━━ Text excerpt ━━

# How to teach "out"?



## AmberSunrise (Apr 1, 2009)

For GO, I will start with a few lowered jumps leading to a table. The table will be baited with food and I backchain - first just the table with the send arm. Then a jump and the table etc. Then start using other obstacles.

For lateral sends (out) I start running fairly close to the send obstacle but with my arm extended out (will be a big out if at shoulder level and a lesser out if closer to my side eventually) and even step to the side I am sending to as I am teaching; food or a toy are tossed first as a lure if needed but quickly faded to a reward. I work at distance somewhat gradually for a lateral send but I have found once the dogs understand lateral sends, the distance can be increased fairly easily.

For books, the Linda Mecklenburg books are fun. I like Agility-U, an online school and the Clean Run magazine as well. Awesome Paws, Daisy Peel and several other excellent handlers and instructors have online classes as well.

━━━
━━ Data shown ━━

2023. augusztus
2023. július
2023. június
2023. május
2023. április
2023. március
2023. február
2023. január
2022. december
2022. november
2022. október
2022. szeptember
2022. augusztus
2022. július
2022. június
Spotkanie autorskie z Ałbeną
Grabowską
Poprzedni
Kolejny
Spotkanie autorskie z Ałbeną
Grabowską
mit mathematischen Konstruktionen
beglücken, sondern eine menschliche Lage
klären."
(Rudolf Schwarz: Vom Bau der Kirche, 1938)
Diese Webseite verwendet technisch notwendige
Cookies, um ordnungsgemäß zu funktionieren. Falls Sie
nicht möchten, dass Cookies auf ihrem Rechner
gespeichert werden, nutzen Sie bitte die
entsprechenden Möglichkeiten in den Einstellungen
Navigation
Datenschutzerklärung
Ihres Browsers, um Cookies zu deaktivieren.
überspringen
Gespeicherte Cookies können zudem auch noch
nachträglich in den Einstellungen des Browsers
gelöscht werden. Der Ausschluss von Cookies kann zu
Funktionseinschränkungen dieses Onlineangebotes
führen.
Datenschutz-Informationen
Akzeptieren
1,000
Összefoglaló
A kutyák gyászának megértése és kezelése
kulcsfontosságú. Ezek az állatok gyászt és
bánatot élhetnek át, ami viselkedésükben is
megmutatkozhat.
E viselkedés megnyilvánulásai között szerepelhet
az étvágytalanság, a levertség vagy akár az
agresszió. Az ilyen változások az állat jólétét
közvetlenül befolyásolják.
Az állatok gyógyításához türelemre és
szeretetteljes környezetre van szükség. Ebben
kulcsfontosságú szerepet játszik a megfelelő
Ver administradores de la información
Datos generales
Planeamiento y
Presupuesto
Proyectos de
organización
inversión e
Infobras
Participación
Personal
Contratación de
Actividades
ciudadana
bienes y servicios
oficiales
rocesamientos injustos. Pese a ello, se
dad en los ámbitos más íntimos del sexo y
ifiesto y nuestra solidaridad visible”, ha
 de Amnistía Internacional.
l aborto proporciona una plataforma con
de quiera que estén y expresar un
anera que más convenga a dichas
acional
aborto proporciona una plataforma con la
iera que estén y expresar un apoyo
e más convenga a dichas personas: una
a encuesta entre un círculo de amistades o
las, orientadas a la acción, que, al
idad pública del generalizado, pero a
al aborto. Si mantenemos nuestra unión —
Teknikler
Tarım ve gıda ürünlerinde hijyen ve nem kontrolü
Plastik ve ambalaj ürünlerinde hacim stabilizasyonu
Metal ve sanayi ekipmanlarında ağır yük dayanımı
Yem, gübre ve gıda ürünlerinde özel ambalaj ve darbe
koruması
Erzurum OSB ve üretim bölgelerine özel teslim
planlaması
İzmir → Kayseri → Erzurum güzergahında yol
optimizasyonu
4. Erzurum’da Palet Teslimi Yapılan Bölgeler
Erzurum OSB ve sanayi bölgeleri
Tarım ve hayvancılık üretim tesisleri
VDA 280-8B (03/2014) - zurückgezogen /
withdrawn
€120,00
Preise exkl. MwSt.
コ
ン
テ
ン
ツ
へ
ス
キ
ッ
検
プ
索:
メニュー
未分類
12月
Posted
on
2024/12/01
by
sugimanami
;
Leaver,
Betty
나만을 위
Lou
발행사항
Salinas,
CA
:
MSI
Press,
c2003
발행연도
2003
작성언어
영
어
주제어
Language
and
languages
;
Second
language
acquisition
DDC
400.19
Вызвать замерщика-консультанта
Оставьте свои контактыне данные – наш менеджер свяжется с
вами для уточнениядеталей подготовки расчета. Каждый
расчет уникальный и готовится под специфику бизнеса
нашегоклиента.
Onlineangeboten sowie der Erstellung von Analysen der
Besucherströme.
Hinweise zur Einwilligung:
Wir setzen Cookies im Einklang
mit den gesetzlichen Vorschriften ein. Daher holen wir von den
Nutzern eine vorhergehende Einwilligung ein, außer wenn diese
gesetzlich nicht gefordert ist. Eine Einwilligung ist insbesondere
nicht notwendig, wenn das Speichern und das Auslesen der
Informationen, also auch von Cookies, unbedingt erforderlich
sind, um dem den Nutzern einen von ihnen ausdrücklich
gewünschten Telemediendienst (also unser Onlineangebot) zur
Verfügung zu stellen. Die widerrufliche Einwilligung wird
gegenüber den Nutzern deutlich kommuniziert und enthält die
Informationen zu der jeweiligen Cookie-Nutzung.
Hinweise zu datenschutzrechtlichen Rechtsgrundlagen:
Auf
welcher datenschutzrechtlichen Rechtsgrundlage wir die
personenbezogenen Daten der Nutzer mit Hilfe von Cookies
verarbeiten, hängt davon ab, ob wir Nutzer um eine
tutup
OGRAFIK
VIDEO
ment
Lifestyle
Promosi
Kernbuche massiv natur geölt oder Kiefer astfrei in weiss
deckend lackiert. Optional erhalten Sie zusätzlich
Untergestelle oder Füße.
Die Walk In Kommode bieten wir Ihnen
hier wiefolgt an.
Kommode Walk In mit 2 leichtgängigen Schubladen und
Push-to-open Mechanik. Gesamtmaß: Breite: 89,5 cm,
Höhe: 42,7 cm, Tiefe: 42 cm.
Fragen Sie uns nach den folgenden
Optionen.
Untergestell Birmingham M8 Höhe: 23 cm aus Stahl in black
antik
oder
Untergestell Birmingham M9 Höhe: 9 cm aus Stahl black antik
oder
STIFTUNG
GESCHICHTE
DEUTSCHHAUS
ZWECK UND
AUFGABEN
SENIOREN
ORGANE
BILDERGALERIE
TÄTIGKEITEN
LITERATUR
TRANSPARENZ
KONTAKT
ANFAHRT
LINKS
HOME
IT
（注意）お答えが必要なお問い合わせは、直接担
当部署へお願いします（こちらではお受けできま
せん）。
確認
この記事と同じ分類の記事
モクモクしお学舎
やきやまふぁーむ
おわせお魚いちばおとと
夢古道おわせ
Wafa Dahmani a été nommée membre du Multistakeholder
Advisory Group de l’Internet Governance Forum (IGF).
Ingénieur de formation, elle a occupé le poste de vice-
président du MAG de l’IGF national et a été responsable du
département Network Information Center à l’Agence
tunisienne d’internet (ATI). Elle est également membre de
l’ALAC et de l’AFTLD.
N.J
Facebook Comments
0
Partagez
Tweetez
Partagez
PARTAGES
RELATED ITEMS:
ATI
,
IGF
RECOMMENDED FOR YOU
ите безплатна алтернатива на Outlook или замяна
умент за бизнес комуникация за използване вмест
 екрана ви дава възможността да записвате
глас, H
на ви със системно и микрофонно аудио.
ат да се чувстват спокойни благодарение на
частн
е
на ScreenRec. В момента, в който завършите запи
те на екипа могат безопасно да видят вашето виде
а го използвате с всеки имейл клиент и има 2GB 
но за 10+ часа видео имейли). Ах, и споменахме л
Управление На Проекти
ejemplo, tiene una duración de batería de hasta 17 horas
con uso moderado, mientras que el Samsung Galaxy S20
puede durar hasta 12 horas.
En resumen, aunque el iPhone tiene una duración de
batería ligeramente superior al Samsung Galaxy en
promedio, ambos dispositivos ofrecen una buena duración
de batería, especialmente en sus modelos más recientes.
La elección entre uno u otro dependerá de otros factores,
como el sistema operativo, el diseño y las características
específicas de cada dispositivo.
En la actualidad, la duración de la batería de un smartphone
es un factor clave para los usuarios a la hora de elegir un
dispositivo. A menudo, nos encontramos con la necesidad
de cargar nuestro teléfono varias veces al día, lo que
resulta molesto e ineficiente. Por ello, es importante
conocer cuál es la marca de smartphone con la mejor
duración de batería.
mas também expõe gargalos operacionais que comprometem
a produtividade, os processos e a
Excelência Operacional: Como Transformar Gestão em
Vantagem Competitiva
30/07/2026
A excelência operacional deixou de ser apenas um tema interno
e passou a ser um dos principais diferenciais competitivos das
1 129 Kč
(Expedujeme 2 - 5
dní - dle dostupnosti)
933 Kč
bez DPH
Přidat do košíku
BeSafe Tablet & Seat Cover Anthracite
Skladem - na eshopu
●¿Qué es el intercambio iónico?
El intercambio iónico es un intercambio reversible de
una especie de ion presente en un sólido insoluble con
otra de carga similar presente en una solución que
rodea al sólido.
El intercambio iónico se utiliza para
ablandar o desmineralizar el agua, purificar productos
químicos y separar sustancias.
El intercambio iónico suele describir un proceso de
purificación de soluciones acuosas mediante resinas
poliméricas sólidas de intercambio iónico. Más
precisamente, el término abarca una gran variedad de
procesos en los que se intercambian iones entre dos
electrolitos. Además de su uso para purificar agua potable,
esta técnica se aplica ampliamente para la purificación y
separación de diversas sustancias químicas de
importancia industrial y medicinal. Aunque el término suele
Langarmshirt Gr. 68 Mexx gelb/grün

━━━

**Action item A**
Answer these questions using the agility thread:
(i) In the method for teaching GO, what do the lowered jumps lead to?
(ii) For a lateral send, what kind of out does an arm held at shoulder level eventually signal?
(iii) Whose books does the poster call fun?
**Action item B**
Repeat the passage from the agility thread word for word, starting at "# How to teach" and ending at "using other obstacles.".

**Task answer A**
(i) A table.
(ii) A big out.
(iii) Linda Mecklenburg's.

**Task answer B**
# How to teach "out"?



## AmberSunrise (Apr 1, 2009)

For GO, I will start with a few lowered jumps leading to a table. The table will be baited with food and I backchain - first just the table with the send arm. Then a jump and the table etc. Then start using other obstacles.